I do have the advantage of charging here during the day since I work from home, but even without that, charging from the end of a normal work day till the next morning provides so much electricity that you’d have to have an abnormally long commute or extra errands in order to need more than that provides.
I do get the point of having faster Level 2 charging at home. No knock on anyone who has that, and maybe I will decide to get it one day. But even without that, the answer to how long it takes to charge is simply, “I don’t know. It just takes me a few seconds to plug in when I get home and a few seconds to unplug when I leave.”
I don’t know if most non-EV owners know that you can charge at home and that owners with that capability seldom need to charge outside of home, and I don’t know how many realize that you can charge on a normal electricity outlet. Though, I’ve long assumed that people didn’t realize the latter, and I don’t think it was a coincidence that Volvo Cars spent a ton of money on simple commercials showing EV owners plugging into a normal 110V electricity outlet with a plug that looks like a MacBook Pro plug — commercials I’ve probably seen more than every other EV commercial combined. I assume that some market research told Volvo Cars that most people don’t know that’s possible, don’t know how easy EV charging is, and have concerns about EV charging. Volvo Cars said, hey, this is a simple challenge to solve — just show people in a simple, clean, crisp way how easy it is to charge an electric car.
It is as simple, easy, and convenient as the commercial indicates. It’s ridiculously easy. It’s so much easier than going to a gas station, pumping gas, and paying for gas. Heck, it’s much easier than if you went to a gas station and sat in your car while someone else pumped your gas, as ~6 seconds a day is less than it takes to pull into a gas station and have your gas pumped once in a while.
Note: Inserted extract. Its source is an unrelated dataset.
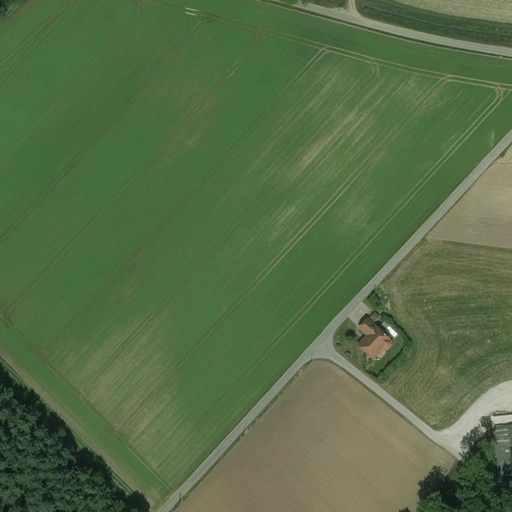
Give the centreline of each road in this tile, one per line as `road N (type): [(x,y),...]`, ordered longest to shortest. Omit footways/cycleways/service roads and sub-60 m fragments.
road 1 (unclassified): [(511,134),(164,511)]
road 2 (unclassified): [(265,0),(511,53)]
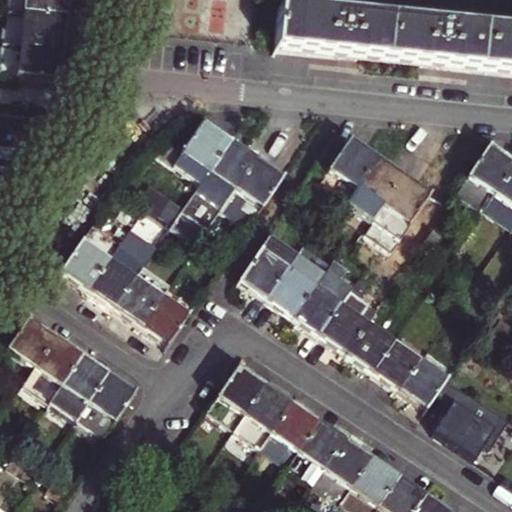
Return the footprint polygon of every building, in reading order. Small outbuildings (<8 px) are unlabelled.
[(16,0),(15,12),(72,18),(74,0),(16,0)] [(12,44),(69,49),(72,18),(15,12),(12,44)] [(273,48),(273,50),(307,53),(416,65),(511,74),(511,37),(277,13),(273,48)] [(69,49),(12,44),(9,78),(66,83),(69,49)] [(191,201),(225,150),(200,133),(173,172),(186,180),(177,192),(191,201)] [(370,165),(342,146),(313,188),(341,207),(351,192),(370,165)] [(215,220),(251,168),(225,150),(191,201),(215,220)] [(507,173),(481,155),(462,183),(451,200),(477,218),(488,201),(507,173)] [(398,184),(370,165),(351,192),(379,212),(398,184)] [(242,238),(278,186),(251,168),(215,220),(242,238)] [(511,176),(507,173),(488,201),(511,217),(511,176)] [(424,201),(398,184),(379,212),(405,229),(424,201)] [(90,233),(60,277),(86,295),(113,256),(116,250),(90,233)] [(114,314),(140,275),(113,256),(86,295),(114,314)] [(264,306),(283,278),(257,260),(237,288),(264,306)] [(140,275),(114,314),(139,332),(166,292),(169,288),(143,271),(140,275)] [(264,306),(289,323),(309,295),(283,278),(264,306)] [(316,341),(335,314),(344,301),(317,283),(309,295),(289,323),(316,341)] [(166,292),(139,332),(166,350),(192,311),(166,292)] [(342,359),(361,331),(335,314),(316,341),(342,359)] [(25,325),(6,354),(33,372),(52,344),(25,325)] [(342,359),(370,378),(389,350),(361,331),(342,359)] [(52,344),(33,372),(22,388),(49,407),(79,362),(52,344)] [(370,378),(397,397),(416,369),(389,350),(370,378)] [(49,407),(75,425),(106,381),(79,362),(49,407)] [(424,415),(435,400),(443,387),(416,369),(397,397),(424,415)] [(235,377),(217,403),(243,421),(262,395),(235,377)] [(101,443),(132,399),(106,381),(75,425),(101,443)] [(449,410),(432,435),(474,463),(485,447),(490,450),(505,426),(444,386),(443,387),(435,400),(449,410)] [(262,395),(243,421),(258,431),(249,443),(261,452),(288,413),(262,395)] [(261,452),(287,470),(314,431),(288,413),(261,452)] [(314,431),(287,470),(313,488),(341,449),(314,431)] [(341,449),(313,488),(340,506),(368,467),(341,449)] [(368,467),(340,506),(348,511),(375,511),(394,485),(368,467)] [(414,511),(420,503),(394,485),(375,511),(414,511)] [(432,511),(420,503),(414,511),(432,511)]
Yes, I just spent a lot of time and text explaining in different ways how easy it is to charge an electric car and answering the question of how long it takes to charge an electric car. Given how frequently the topic is broached, though, I hope that some of these lines and context will be useful for others as they attempt to respond to what can come across as confusing questions. Also, many EV owners may be inclined to track the charging time and respond with that — and perhaps it’s useful when explaining road trip charging — but I think that not explaining that it takes just a few seconds a day most days of the year means not communicating one of the core essences of convenient EV life to people. In general, I think that people assume EV life is less convenient, but for many owners, it is far more convenient than driving a gas-powered vehicle.